▶ **RECORD EXTRACTS**:
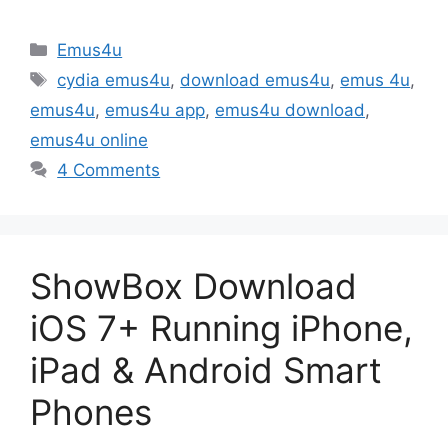
Categories
Emus4u
Tags
cydia emus4u
,
download emus4u
,
emus 4u
,
emus4u
,
emus4u app
,
emus4u download
,
emus4u online
4 Comments
ShowBox Download
iOS 7+ Running iPhone,
iPad & Android Smart
Phones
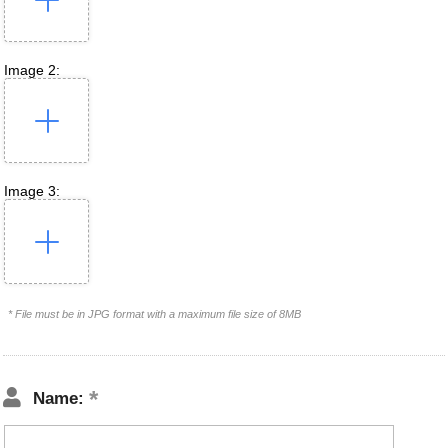
Image 2:
Image 3:
* File must be in JPG format with a maximum file size of 8MB
Name:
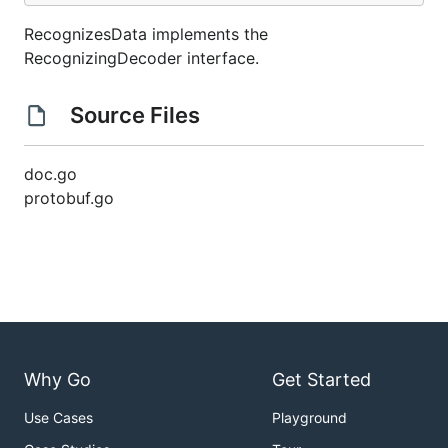
RecognizesData implements the
RecognizingDecoder interface.
Source Files
doc.go
protobuf.go
Why Go
Get Started
Use Cases
Playground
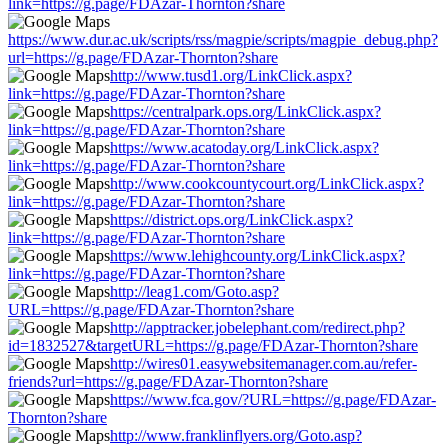
link=https://g.page/FDAzar-Thornton?share
https://www.dur.ac.uk/scripts/rss/magpie/scripts/magpie_debug.php?
url=https://g.page/FDAzar-Thornton?share
http://www.tusd1.org/LinkClick.aspx?
link=https://g.page/FDAzar-Thornton?share
https://centralpark.ops.org/LinkClick.aspx?
link=https://g.page/FDAzar-Thornton?share
https://www.acatoday.org/LinkClick.aspx?
link=https://g.page/FDAzar-Thornton?share
http://www.cookcountycourt.org/LinkClick.aspx?
link=https://g.page/FDAzar-Thornton?share
https://district.ops.org/LinkClick.aspx?
link=https://g.page/FDAzar-Thornton?share
https://www.lehighcounty.org/LinkClick.aspx?
link=https://g.page/FDAzar-Thornton?share
http://leag1.com/Goto.asp?
URL=https://g.page/FDAzar-Thornton?share
http://apptracker.jobelephant.com/redirect.php?
id=1832527&targetURL=https://g.page/FDAzar-Thornton?share
http://wires01.easywebsitemanager.com.au/refer-
friends?url=https://g.page/FDAzar-Thornton?share
https://www.fca.gov/?URL=https://g.page/FDAzar-
Thornton?share
http://www.franklinflyers.org/Goto.asp?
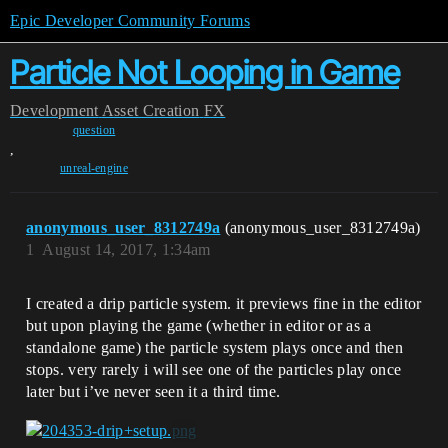
Epic Developer Community Forums
Particle Not Looping in Game
Development
Asset Creation
FX
question
,
unreal-engine
anonymous_user_8312749a
(anonymous_user_8312749a)
1
August 14, 2017, 1:34am
I created a drip particle system. it previews fine in the editor
but upon playing the game (whether in editor or as a
standalone game) the particle system plays once and then
stops. very rarely i will see one of the particles play once
later but i’ve never seen it a third time.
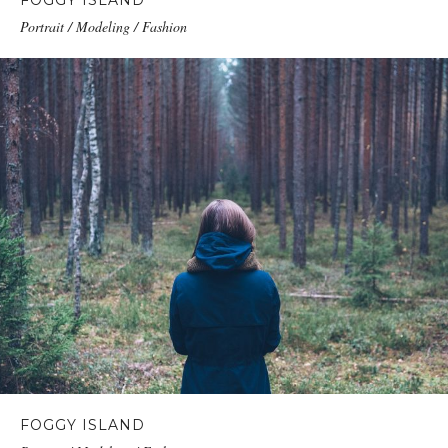
FOGGY ISLAND
Portrait / Modeling / Fashion
FOGGY ISLAND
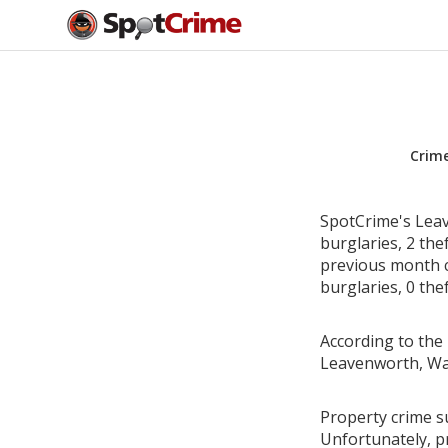
Crim
SpotCrime's Leav
burglaries, 2 the
previous month c
burglaries, 0 the
According to the 
Leavenworth, Wa
Property crime s
Unfortunately, p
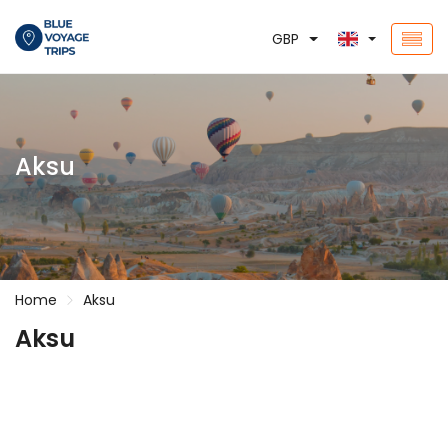
GBP
Aksu
Home
Aksu
Aksu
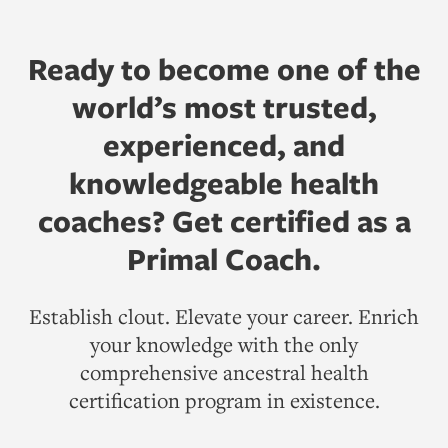
Ready to become one of the
world’s most trusted,
experienced, and
knowledgeable health
coaches? Get certified as a
Primal Coach.
Establish clout. Elevate your career. Enrich
your knowledge with the only
comprehensive ancestral health
certification program in existence.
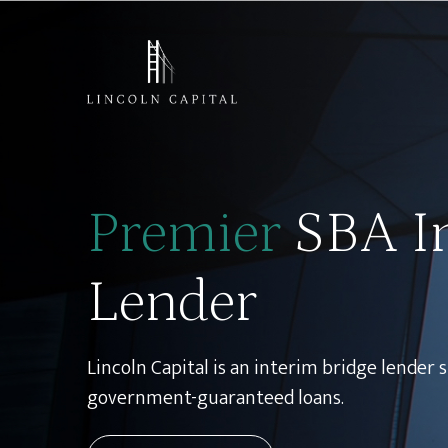
Skip
to
content
Premier
SBA I
Lender
Lincoln Capital is an interim bridge lender s
government-guaranteed loans.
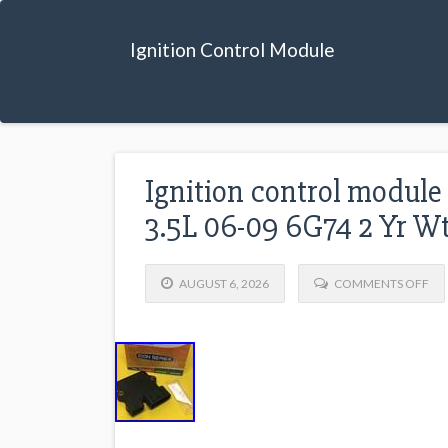
Ignition Control Module
Ignition control modul
3.5L 06-09 6G74 2 Yr W
AUGUST 6, 2026
COMMENTS OFF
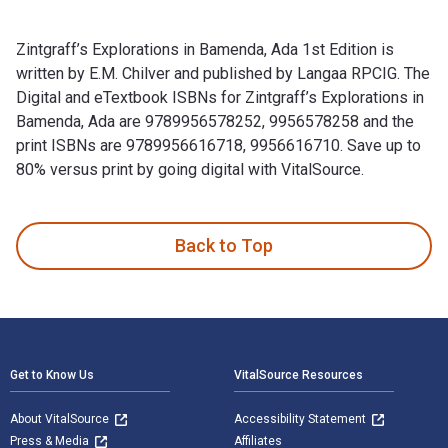
Zintgraff’s Explorations in Bamenda, Ada 1st Edition is
written by E.M. Chilver and published by Langaa RPCIG. The
Digital and eTextbook ISBNs for Zintgraff’s Explorations in
Bamenda, Ada are 9789956578252, 9956578258 and the
print ISBNs are 9789956616718, 9956616710. Save up to
80% versus print by going digital with VitalSource.
Zintgraff’s Explorations in Bamenda, Ada 1st Edition is writ
Back to Top
Footer Navigation
Get to Know Us
VitalSource Resources
About VitalSource
Accessibility Statement
Press & Media
Affiliates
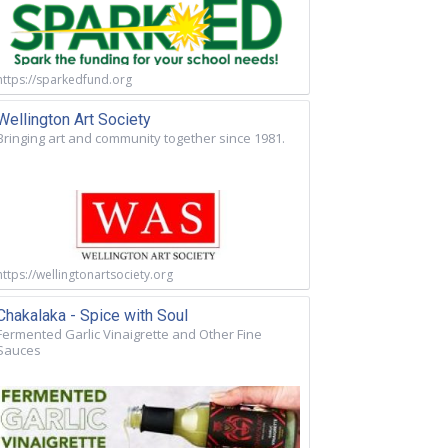
https://sparkedfund.org
Wellington Art Society
Bringing art and community together since 1981.
https://wellingtonartsociety.org
Chakalaka - Spice with Soul
Fermented Garlic Vinaigrette and Other Fine
Sauces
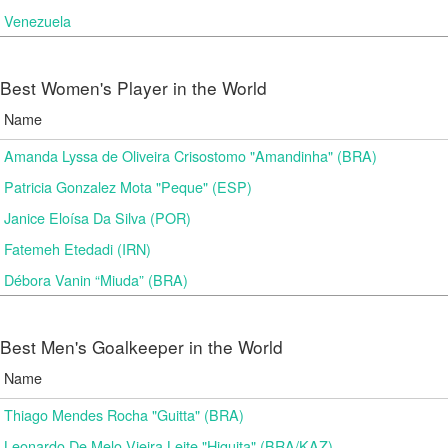
Venezuela
Best Women's Player in the World
Name
Amanda Lyssa de Oliveira Crisostomo "Amandinha" (BRA)
Patricia Gonzalez Mota "Peque" (ESP)
Janice Eloísa Da Silva (POR)
Fatemeh Etedadi (IRN)
Débora Vanin “Miuda” (BRA)
Best Men's Goalkeeper in the World
Name
Thiago Mendes Rocha "Guitta" (BRA)
Leonardo De Melo Vieira Leite "Higuita" (BRA/KAZ)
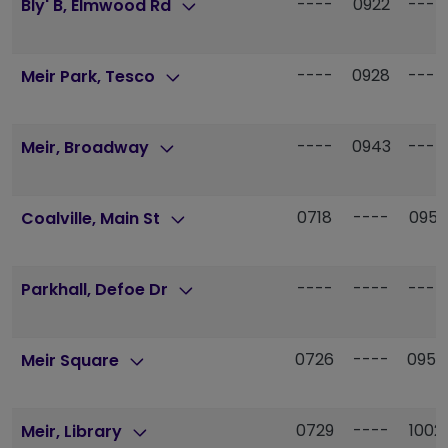
----
0922
----
Bly' B, Elmwood Rd
----
0928
----
Meir Park, Tesco
----
0943
----
Meir, Broadway
0718
----
0951
Coalville, Main St
----
----
----
Parkhall, Defoe Dr
0726
----
0959
Meir Square
0729
----
1002
Meir, Library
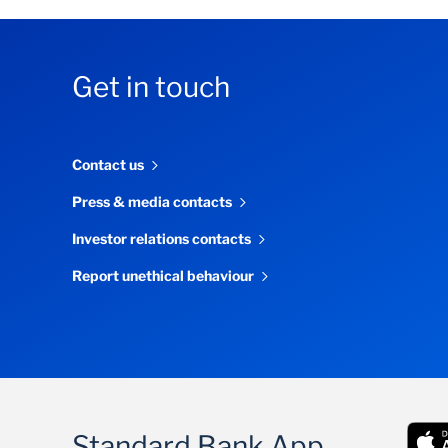
Get in touch
Contact us
Press & media contacts
Investor relations contacts
Report unethical behaviour
Standard Bank App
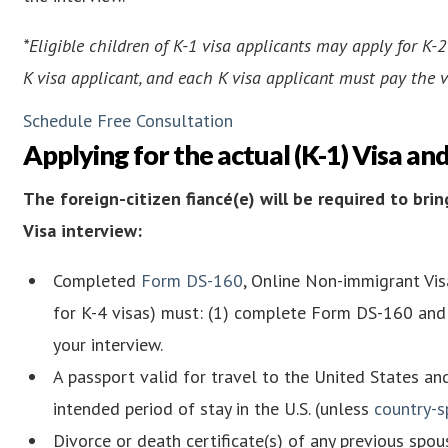
*Eligible children of K-1 visa applicants may apply for K-
K visa applicant, and each K visa applicant must pay the v
Schedule Free Consultation
Applying for the actual (K-1) Visa an
The foreign-citizen fiancé(e) will be required to br
Visa interview:
Completed
Form DS-160
, Online Non-immigrant Visa
for K-4 visas) must: (1) complete Form DS-160 and 
your interview.
A passport valid for travel to the United States an
intended period of stay in the U.S. (unless
country-s
Divorce or death certificate(s) of any previous spou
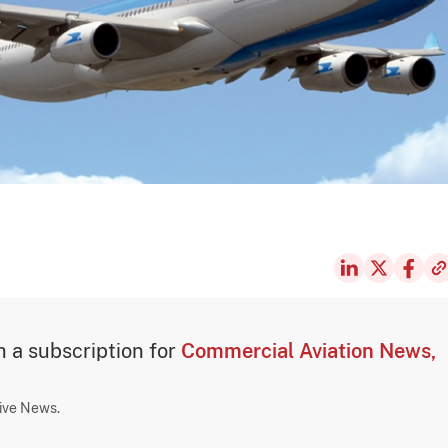
th a subscription for
Commercial Aviation News,
sive News.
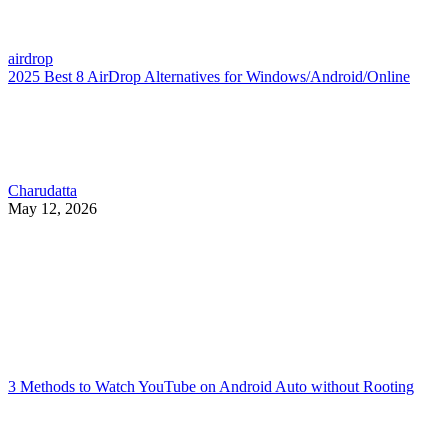
airdrop
2025 Best 8 AirDrop Alternatives for Windows/Android/Online
Charudatta
May 12, 2026
3 Methods to Watch YouTube on Android Auto without Rooting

▶ **WHAT YOU NEED TO DO**:
Count how many lines in the material above contain the word "editor", and reply with only that number.

▶ **EXERCISE SOLUTION**:
2